Quantitative evaluation of the influence of coal particle size distribution on gas diffusion coefficient by image processing method

Abstract

Coal particles have been widely used to measure the gas diffusion coefficient which is a key parameter to characterize the gas diffusion behavior, and the average particle size is a necessary parameter for calculating the diffusion coefficient. At present, people often use the arithmetic mean of upper and lower sieve surface specifications to characterize the average diameter of coal particles, which has large errors. It is necessary to obtain the particle size distribution in advance to determine the average diameter scientifically and accurately.
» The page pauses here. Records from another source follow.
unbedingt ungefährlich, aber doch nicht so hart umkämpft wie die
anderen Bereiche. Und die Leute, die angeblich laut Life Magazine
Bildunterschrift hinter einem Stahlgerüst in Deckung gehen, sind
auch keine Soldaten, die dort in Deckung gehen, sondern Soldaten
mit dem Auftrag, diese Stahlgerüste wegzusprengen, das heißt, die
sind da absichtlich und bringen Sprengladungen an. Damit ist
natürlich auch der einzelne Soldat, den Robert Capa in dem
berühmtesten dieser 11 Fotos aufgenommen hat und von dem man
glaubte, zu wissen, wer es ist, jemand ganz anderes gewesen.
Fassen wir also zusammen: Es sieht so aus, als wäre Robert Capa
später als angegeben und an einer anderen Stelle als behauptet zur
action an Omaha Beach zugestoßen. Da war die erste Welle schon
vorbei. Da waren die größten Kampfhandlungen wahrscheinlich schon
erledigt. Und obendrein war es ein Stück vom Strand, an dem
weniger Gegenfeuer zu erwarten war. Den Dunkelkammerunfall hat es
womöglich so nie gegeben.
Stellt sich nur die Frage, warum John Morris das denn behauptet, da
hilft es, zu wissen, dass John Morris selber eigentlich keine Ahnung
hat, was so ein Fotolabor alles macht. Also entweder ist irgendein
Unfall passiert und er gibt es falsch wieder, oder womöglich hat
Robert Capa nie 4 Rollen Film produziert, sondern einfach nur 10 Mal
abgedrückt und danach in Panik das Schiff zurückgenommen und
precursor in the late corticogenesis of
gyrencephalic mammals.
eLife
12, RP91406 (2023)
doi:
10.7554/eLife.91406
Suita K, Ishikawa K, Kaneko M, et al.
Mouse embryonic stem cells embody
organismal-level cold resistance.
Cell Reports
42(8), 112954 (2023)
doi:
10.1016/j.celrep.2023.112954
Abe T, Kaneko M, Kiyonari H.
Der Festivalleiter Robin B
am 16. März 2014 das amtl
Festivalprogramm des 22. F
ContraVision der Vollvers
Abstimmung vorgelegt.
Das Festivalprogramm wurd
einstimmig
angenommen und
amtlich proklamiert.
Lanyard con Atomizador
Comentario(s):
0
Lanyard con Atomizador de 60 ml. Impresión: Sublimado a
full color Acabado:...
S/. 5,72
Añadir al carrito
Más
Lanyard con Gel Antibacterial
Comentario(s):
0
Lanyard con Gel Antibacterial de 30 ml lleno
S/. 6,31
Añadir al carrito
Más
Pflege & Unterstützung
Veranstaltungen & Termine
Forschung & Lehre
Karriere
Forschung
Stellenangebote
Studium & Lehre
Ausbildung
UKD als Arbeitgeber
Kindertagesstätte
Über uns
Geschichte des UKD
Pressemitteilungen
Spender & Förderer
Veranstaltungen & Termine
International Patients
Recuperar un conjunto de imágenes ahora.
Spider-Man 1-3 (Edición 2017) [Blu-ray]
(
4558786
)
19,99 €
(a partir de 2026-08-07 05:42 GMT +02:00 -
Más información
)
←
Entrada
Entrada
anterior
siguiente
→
A laser particle analyzer is usually used to measure particle size distribution, but due to the limitation of its measurement principle, it has poor measurement accuracy for irregular and large particles. In this article, we offer an integrated approach for quantitative evaluation of the influence of coal particle size distribution on gas diffusion coefficient. Laser particle analyzer and image analysis were used to measure the particle size distribution of 6 coal samples with the size range of 1 ∼ 2 mm. Based on obtaining the size distribution, the average diameter was calculated. Then the diffusion coefficient was calculated by using the average diameter obtained by different methods. The results show that the particle size distribution measured by the laser method has a large deviation and poor repeatability, and the volume mean diameter calculated by it is far less than the arithmetic mean value of 1.5 mm. The imaging method can extract the morphological data of each particle, and so the obtained particle size distribution is more accurate and reliable. The equivalent area mean diameter calculated by the image method is close to 1.5 mm. The average diameter obtained by considering the particle size distribution can more truly reflect the particle size characteristics of coal samples, while the conventional method of using the arithmetic mean to calculate the diffusion coefficient will produce a non-negligible deviation. This also reveals the importance of obtaining particle size distribution when using the particle method to solve the diffusion coefficient.